Thank you @cuneytcalishkan. Great findings! :+1: I had a look at it as well and also found those Locale-based week ends. I've made a few tweaks during formatter initialization that gets your test to pass. Have a look here. I'll do some more testing today.
Also @vesselinn, YYYY-ww
date pattern should be used in this case, not yyyy-ww
. Otherwise you'll get incorrect behaviour at the end of the year, e.g.: 2020-01 instead of 2021-01 ~end of December 2020 (Java dates wizardry..). I'll add a note in the documentation.
It seems like the issue is caused by premature rollover. Initialising the formatter with nextRolloverTime = patternProcessor.getNextTime(...,0,..)
was trying to force the rollover on first log. It was not catering for the case when first logs are arriving after factual rollover time causing it to rollover to far into the future.
Would you like to test the behaviour of 1.4.5-SNAPSHOT
? I can push it out today. It should be available for download tomorrow.

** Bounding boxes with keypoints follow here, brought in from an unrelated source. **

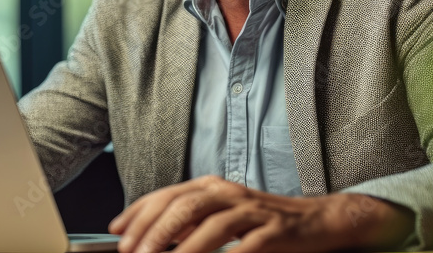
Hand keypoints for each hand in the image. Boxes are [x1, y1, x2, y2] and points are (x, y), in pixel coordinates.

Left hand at [108, 175, 414, 252]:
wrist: (316, 220)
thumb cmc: (261, 222)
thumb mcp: (220, 216)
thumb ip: (186, 222)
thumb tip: (149, 236)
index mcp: (211, 187)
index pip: (167, 195)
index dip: (138, 213)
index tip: (117, 233)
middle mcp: (228, 193)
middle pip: (184, 206)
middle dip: (154, 231)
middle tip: (134, 252)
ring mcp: (252, 211)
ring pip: (211, 224)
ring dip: (183, 247)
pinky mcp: (273, 231)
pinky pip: (247, 245)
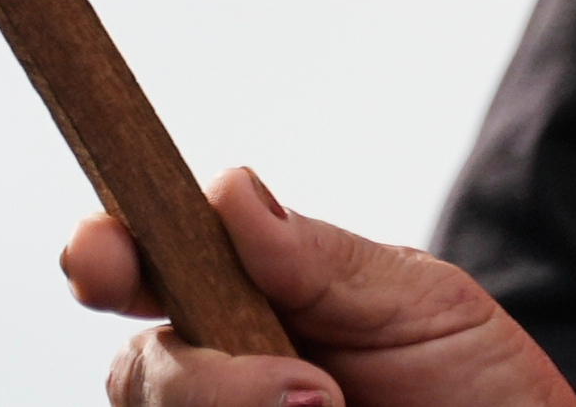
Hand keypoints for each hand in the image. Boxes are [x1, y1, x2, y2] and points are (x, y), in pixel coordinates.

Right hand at [61, 170, 575, 406]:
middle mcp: (216, 373)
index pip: (139, 267)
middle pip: (139, 373)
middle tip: (315, 396)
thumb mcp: (421, 302)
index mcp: (238, 298)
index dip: (102, 254)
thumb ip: (321, 259)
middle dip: (203, 383)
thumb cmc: (476, 381)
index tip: (99, 254)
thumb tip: (229, 190)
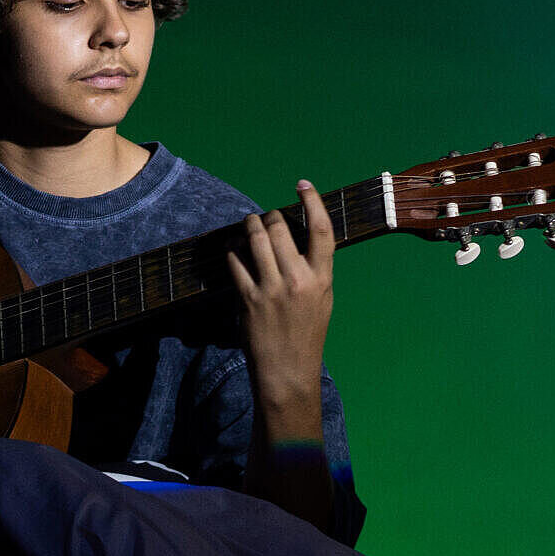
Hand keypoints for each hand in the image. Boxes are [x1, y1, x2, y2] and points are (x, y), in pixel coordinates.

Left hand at [226, 180, 333, 412]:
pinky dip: (232, 251)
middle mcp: (298, 280)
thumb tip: (298, 238)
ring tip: (248, 225)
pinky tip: (233, 251)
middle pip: (280, 227)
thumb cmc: (306, 334)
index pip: (322, 230)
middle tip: (266, 218)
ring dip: (248, 225)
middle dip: (269, 217)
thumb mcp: (322, 299)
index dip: (313, 201)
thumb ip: (313, 269)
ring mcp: (271, 289)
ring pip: (255, 238)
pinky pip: (235, 261)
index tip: (303, 184)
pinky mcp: (248, 299)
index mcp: (322, 278)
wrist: (288, 371)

@rfoltyns that would be great to test it with these changes if possible. Thank you very much.
Done. 1.4.5-SNAPSHOT
- 1.4 branch with f5d18c3 - pushed to http://oss.sonatype.org/content/repositories/snapshots
.
Add the repo to your pom.xml
(or other build system equivalent) to get it:
<repositories>
<repository>
<id>oss.sonatype.org-snapshot</id>
<url>http://oss.sonatype.org/content/repositories/snapshots</url>
<releases>
<enabled>false</enabled>
</releases>
<snapshots>
<enabled>true</enabled>
</snapshots>
</repository>
</repositories>
Hello @rfoltyns , I've checked the logs on our system today and unfortunately the solution didn't work. We still see last week's number in today's messages as 2020-42. The deployment was done on Friday and we would expect to see index with week number 43 on the logs of today's messages. We need to investigate a little bit more I guess. I will try to check again with your changes and different test scenarios.
Ok. If you're getting just a few events per day, could you create a test that reproduces it with exact timestamps?

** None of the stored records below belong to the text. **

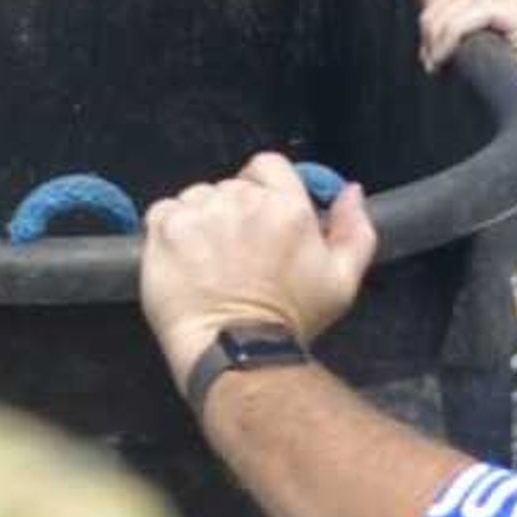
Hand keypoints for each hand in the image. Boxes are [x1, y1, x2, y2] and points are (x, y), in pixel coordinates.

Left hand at [138, 153, 378, 382]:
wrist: (235, 352)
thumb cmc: (291, 321)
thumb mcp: (341, 281)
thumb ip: (354, 231)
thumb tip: (351, 191)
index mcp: (287, 206)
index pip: (267, 165)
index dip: (261, 186)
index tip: (257, 218)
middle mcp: (242, 201)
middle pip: (229, 186)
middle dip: (231, 212)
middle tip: (234, 253)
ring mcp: (200, 213)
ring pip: (195, 198)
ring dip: (199, 220)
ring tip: (205, 260)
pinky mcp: (165, 229)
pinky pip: (162, 212)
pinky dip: (169, 230)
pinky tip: (181, 259)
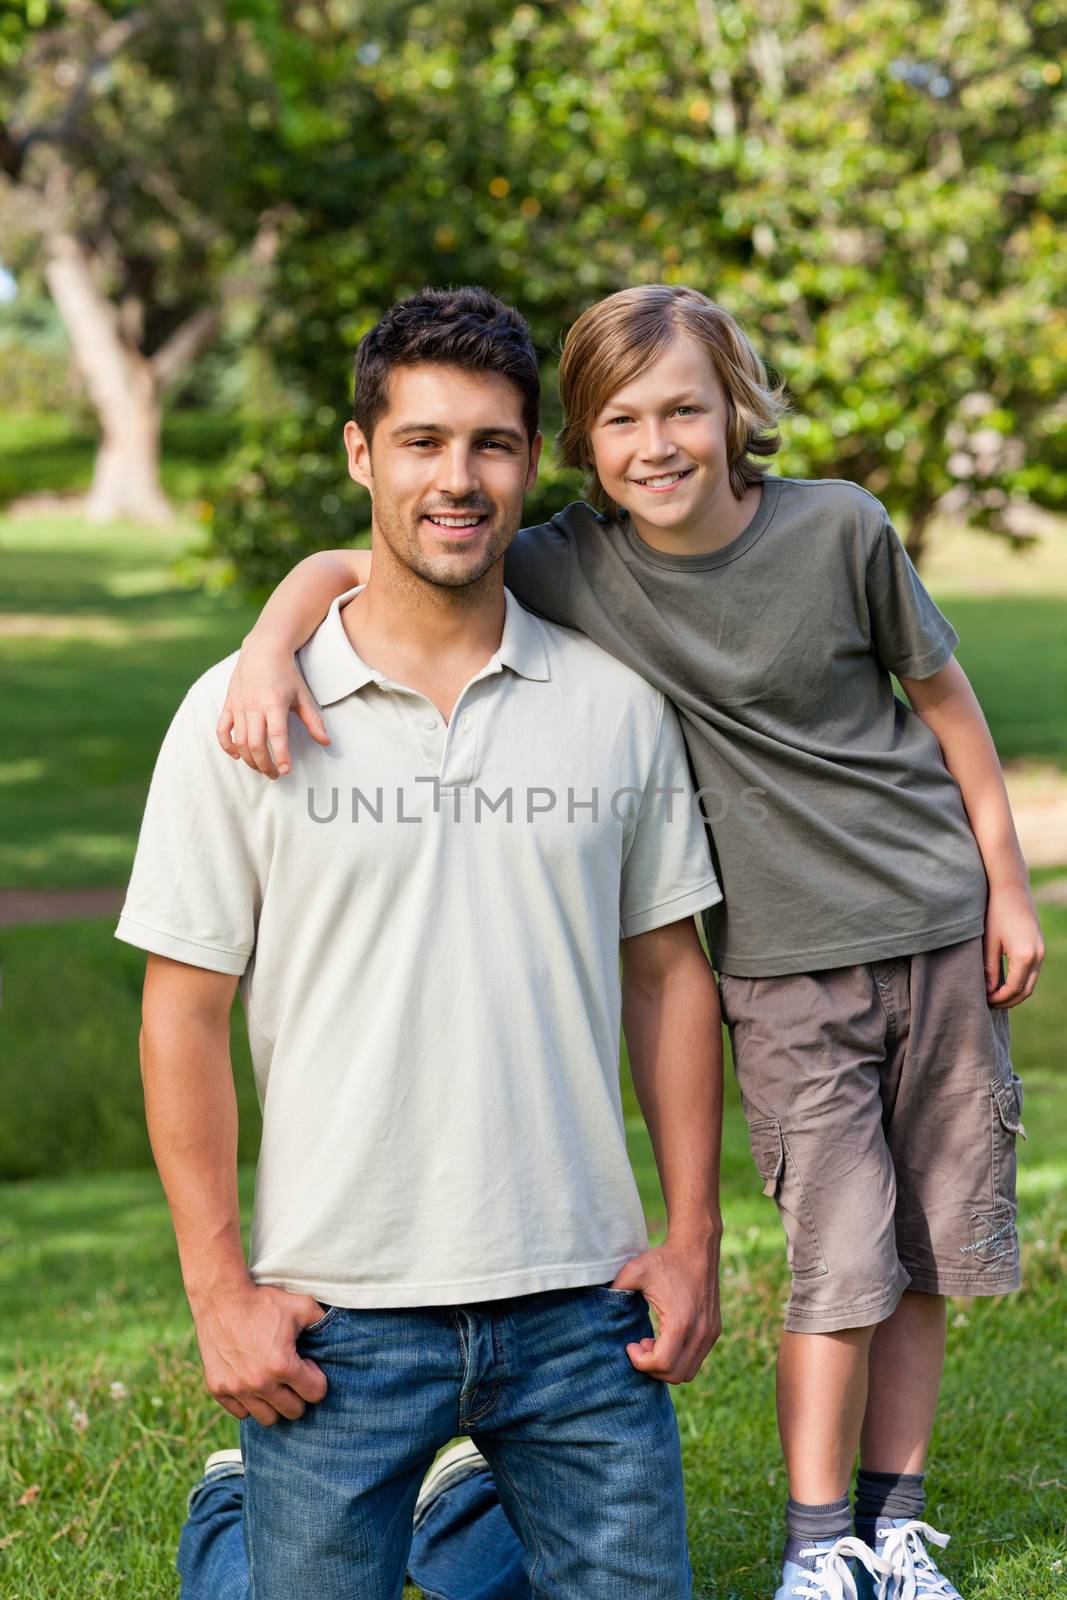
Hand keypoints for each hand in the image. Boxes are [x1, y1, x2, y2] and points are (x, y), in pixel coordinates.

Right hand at [191, 1281, 331, 1424]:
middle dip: (298, 1394)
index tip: (306, 1364)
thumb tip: (341, 1335)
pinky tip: (253, 1381)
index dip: (315, 1378)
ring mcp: (237, 1389)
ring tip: (274, 1381)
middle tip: (292, 1374)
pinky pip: (241, 1413)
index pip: (315, 1394)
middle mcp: (259, 1383)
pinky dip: (249, 1403)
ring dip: (275, 1403)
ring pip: (267, 1419)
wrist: (221, 1297)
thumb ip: (323, 1322)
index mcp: (282, 1365)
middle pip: (293, 1412)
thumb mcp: (301, 1305)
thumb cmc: (263, 1300)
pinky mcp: (218, 1389)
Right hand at [216, 632, 329, 778]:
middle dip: (265, 764)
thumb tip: (327, 743)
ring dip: (249, 759)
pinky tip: (237, 755)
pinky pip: (222, 730)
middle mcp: (254, 705)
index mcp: (274, 703)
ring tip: (261, 768)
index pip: (277, 735)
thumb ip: (314, 721)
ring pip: (239, 741)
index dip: (281, 755)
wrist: (263, 650)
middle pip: (255, 743)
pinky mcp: (229, 704)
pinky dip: (227, 746)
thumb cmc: (286, 674)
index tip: (286, 770)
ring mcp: (239, 705)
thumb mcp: (303, 696)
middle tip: (275, 775)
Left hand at [611, 1236, 721, 1383]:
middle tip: (639, 1346)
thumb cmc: (664, 1259)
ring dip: (667, 1366)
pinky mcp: (713, 1330)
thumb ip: (615, 1291)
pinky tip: (665, 1338)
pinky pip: (696, 1359)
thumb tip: (597, 1309)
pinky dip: (679, 1358)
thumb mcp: (634, 1271)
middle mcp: (700, 1332)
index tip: (630, 1345)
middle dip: (653, 1368)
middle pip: (676, 1375)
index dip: (641, 1363)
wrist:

@cuneytcalishkan I've uploaded another snapshot with isses/50 to http://oss.sonatype.org/content/repositories/snapshots
.
This one looks a bit more promising. Rolling formatter test gets green once -Duser.timezone=GMT
JVM arg is set.
user.timezone
must match the timezone configured by the builder as PatternProcessor
takes it from the env variables and FastDateFormat
from the builder params - that's not great..

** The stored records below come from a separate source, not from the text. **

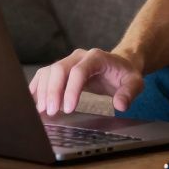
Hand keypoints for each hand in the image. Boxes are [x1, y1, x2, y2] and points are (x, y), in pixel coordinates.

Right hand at [28, 48, 144, 115]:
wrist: (120, 65)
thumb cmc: (126, 75)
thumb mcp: (135, 82)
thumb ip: (129, 92)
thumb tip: (120, 105)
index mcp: (97, 57)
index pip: (79, 71)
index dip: (71, 90)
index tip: (68, 109)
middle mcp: (79, 56)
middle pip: (59, 69)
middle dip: (53, 91)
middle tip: (51, 112)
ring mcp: (68, 61)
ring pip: (49, 71)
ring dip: (43, 91)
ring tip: (42, 111)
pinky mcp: (62, 69)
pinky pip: (45, 75)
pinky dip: (37, 87)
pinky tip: (34, 101)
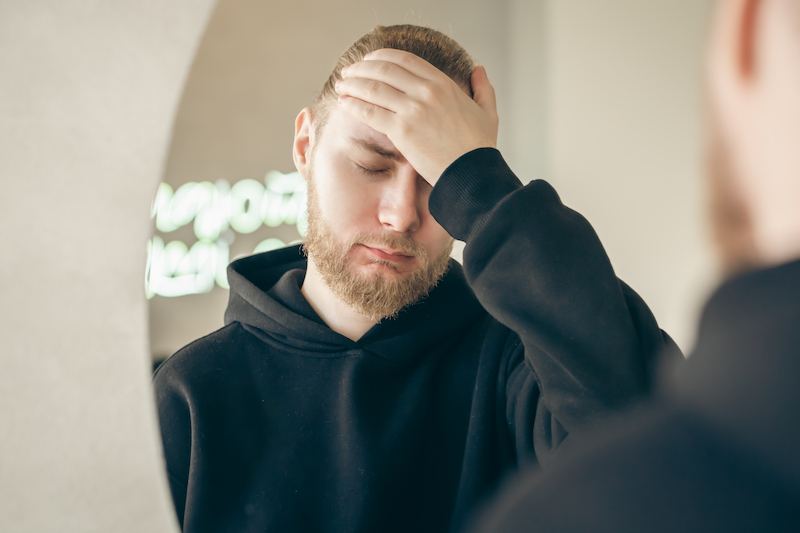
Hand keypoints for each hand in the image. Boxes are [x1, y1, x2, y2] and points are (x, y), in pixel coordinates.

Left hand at [335, 48, 497, 185]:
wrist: (473, 174)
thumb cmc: (479, 148)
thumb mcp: (488, 112)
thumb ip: (483, 88)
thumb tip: (479, 69)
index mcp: (443, 83)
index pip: (405, 59)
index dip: (382, 56)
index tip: (368, 60)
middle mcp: (426, 92)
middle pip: (384, 69)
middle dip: (361, 68)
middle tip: (348, 72)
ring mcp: (412, 110)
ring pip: (373, 88)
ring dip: (352, 84)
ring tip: (341, 86)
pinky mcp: (401, 131)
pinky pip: (370, 112)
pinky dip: (353, 105)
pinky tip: (343, 103)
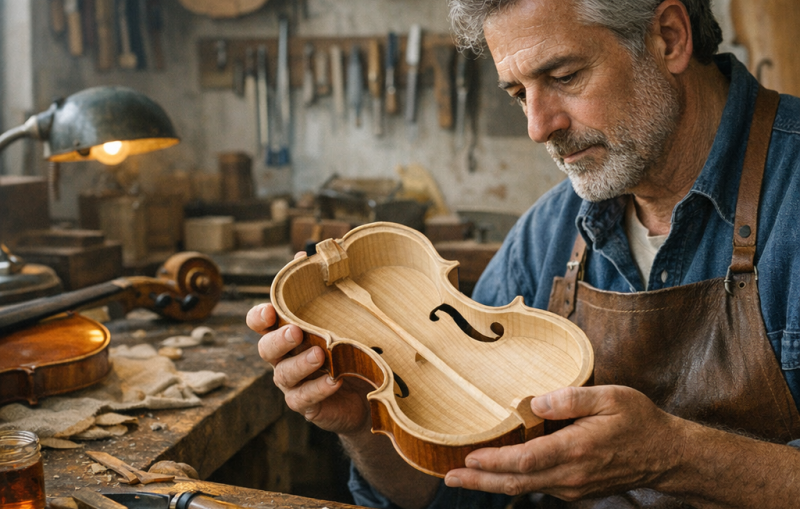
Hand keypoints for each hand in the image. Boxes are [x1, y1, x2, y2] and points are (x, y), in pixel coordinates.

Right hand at [246, 294, 371, 436]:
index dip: (259, 318)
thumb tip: (350, 286)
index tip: (269, 312)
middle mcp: (284, 359)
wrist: (367, 394)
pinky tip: (334, 380)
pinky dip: (318, 388)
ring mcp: (292, 384)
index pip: (262, 325)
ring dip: (300, 363)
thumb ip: (339, 314)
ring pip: (284, 374)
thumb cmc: (352, 353)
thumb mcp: (346, 331)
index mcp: (288, 336)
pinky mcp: (305, 405)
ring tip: (319, 355)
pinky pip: (304, 397)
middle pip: (267, 348)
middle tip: (295, 332)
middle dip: (279, 340)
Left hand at [444, 386, 685, 500]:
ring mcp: (572, 487)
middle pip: (516, 482)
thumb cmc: (638, 421)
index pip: (525, 460)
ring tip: (463, 476)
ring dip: (492, 483)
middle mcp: (570, 475)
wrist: (666, 456)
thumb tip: (535, 402)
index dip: (494, 461)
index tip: (468, 458)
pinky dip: (514, 481)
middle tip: (448, 477)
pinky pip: (539, 486)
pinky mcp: (575, 490)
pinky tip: (498, 473)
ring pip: (525, 488)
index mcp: (576, 450)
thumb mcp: (610, 398)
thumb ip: (570, 398)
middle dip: (479, 481)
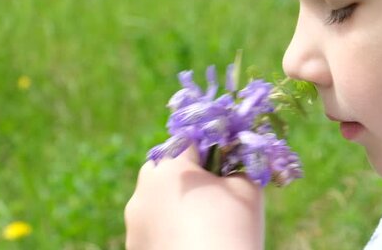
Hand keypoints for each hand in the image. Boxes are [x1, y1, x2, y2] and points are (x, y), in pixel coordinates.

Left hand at [124, 147, 264, 249]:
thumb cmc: (232, 229)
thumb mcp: (248, 189)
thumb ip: (239, 166)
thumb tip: (235, 162)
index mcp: (172, 167)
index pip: (189, 142)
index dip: (207, 151)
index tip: (220, 166)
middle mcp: (146, 188)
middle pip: (163, 167)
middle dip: (182, 174)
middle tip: (207, 193)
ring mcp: (135, 219)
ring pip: (153, 197)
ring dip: (170, 202)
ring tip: (197, 222)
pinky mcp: (133, 244)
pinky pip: (149, 224)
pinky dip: (163, 228)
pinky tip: (185, 240)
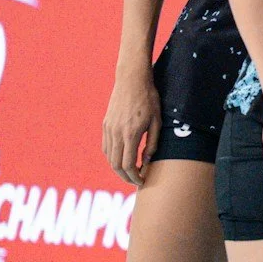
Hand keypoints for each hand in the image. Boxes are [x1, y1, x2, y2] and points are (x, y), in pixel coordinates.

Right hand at [101, 68, 160, 185]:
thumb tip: (147, 161)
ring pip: (109, 157)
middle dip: (125, 177)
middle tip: (136, 181)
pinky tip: (122, 158)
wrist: (131, 80)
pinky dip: (112, 157)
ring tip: (131, 172)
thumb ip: (152, 142)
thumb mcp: (157, 121)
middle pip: (115, 165)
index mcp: (130, 134)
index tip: (142, 181)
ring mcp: (108, 129)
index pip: (128, 165)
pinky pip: (106, 147)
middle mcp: (116, 133)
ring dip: (118, 168)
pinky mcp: (105, 125)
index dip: (134, 177)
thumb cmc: (149, 99)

@cuneytcalishkan Did you have a chance to test the latest snapshot?
Hello @rfoltyns, we actually deployed new version of the code with the latest snapshot and it seems to be even worse. Before, with a restart or a new deployment we would have the correct index. However, the latest snapshot takes the last week's number as the index. We had 2 deployments this week on Monday and Wednesday and the index is still pointing to week 44. I haven't had time to provide some unit tests to reproduce the issue, yet. I will try to do that as soon as possible.
Description Hello,
For couple of months we are using your app to send log events to ELK, but for some reason it is not changing weekly index. What we see actually is that the index stay for more than 10 days and when it change the index it neither Sunday nor Monday.
Configuration `<?xml version="1.0" encoding="UTF-8"?>
`
Runtime (please complete the following information):
Additional context Trying with daily or hourly pattern it is ok.